> What you need to do
Write the listing out again word for word, skipping each picture.

> Input data
+++

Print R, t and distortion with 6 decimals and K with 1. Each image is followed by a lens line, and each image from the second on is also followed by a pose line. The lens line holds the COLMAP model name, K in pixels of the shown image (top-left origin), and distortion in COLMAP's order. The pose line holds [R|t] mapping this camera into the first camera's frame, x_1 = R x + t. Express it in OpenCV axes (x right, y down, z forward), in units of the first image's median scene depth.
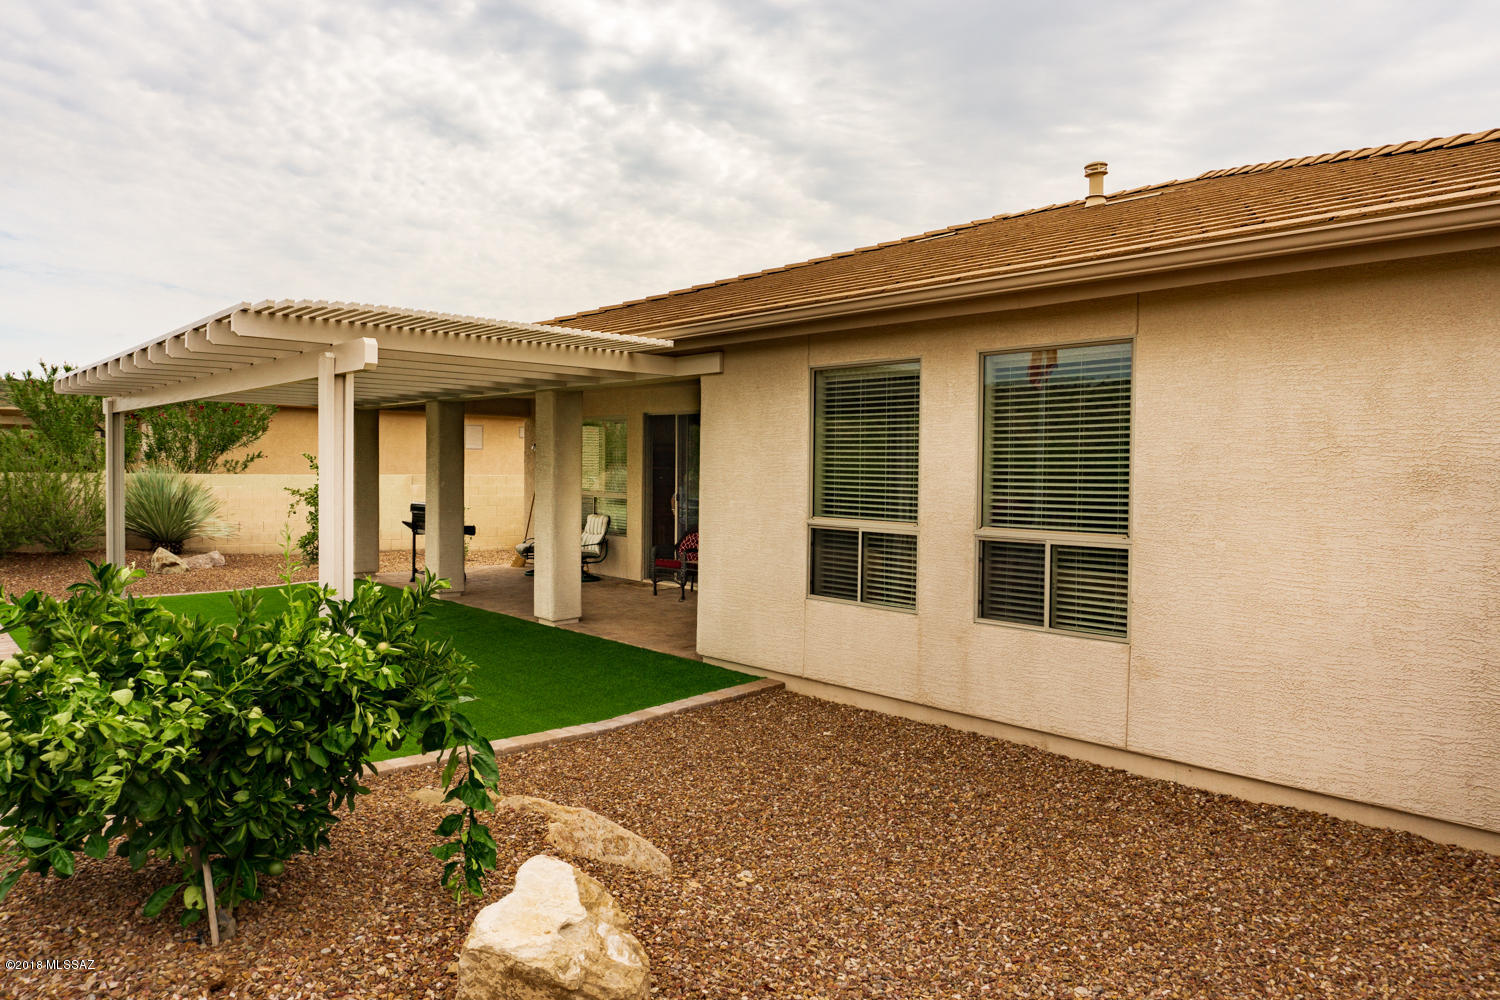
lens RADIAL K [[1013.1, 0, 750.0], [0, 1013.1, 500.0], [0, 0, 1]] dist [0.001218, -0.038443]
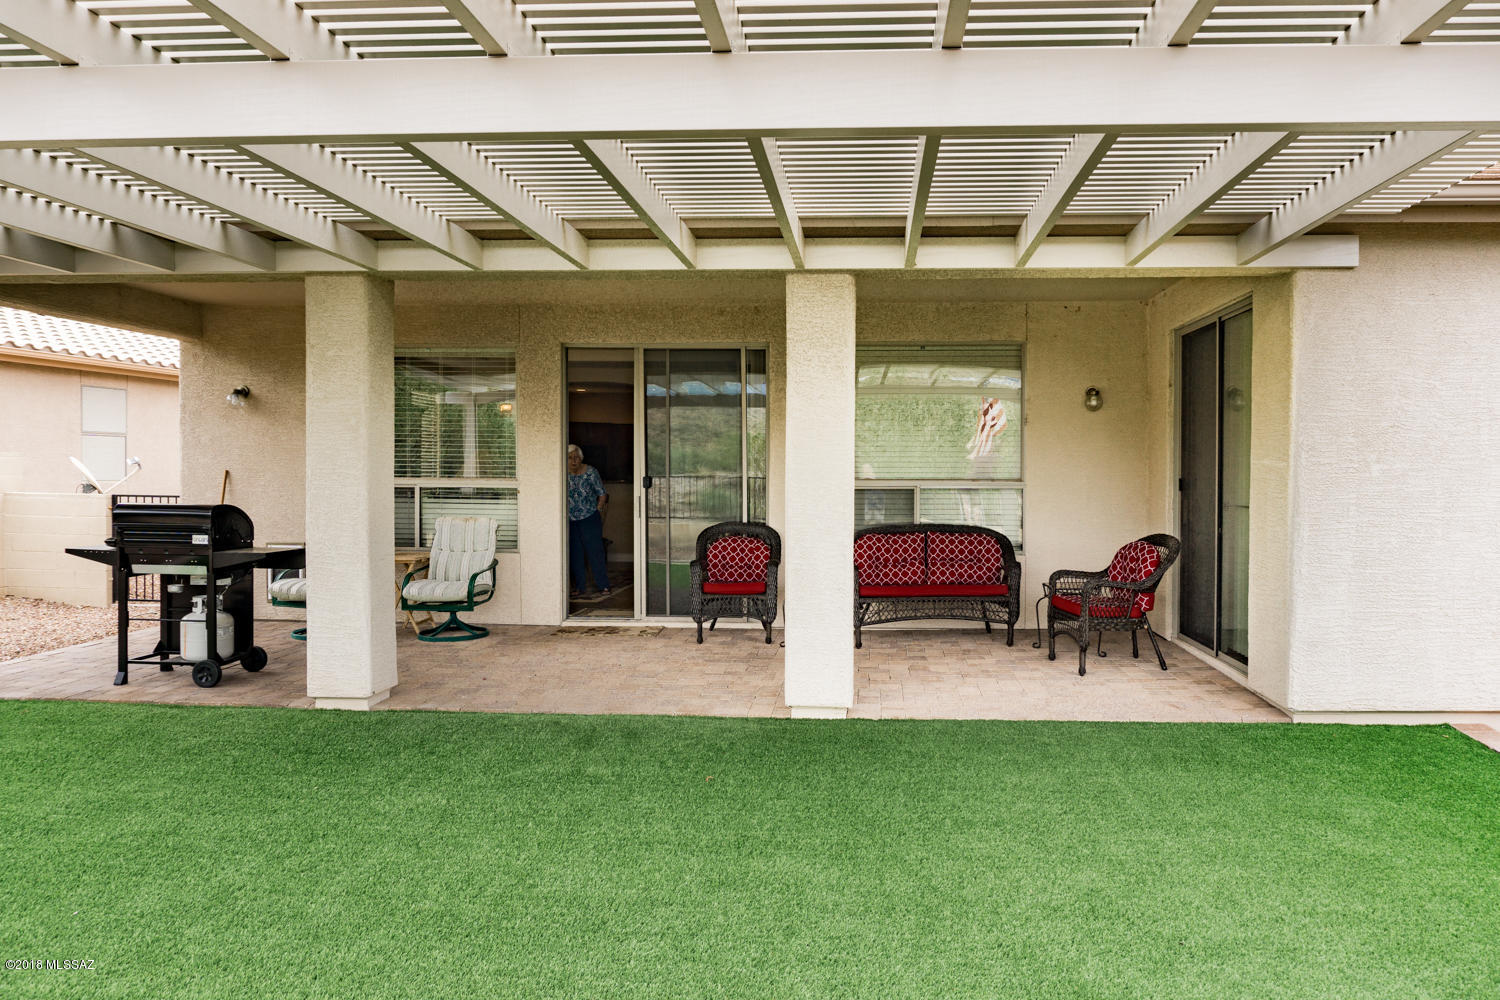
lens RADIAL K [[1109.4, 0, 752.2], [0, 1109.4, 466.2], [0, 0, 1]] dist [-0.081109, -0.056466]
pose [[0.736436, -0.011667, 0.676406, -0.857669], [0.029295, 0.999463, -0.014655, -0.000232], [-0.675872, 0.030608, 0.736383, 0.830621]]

+++

> Expected answer
Print R, t and distortion with 6 decimals and K with 1. Each image is followed by a lens line, and each image from the second on is also followed by a pose line. The lens line holds the COLMAP model name, K in pixels of the shown image (top-left origin), and distortion in COLMAP's order. The pose line holds [R|t] mapping this camera into the first camera's frame, x_1 = R x + t. Express it in OpenCV axes (x right, y down, z forward), in units of the first image's median scene depth.
lens RADIAL K [[1013.1, 0, 750.0], [0, 1013.1, 500.0], [0, 0, 1]] dist [0.001218, -0.038443]
lens RADIAL K [[1109.4, 0, 752.2], [0, 1109.4, 466.2], [0, 0, 1]] dist [-0.081109, -0.056466]
pose [[0.736436, -0.011667, 0.676406, -0.857669], [0.029295, 0.999463, -0.014655, -0.000232], [-0.675872, 0.030608, 0.736383, 0.830621]]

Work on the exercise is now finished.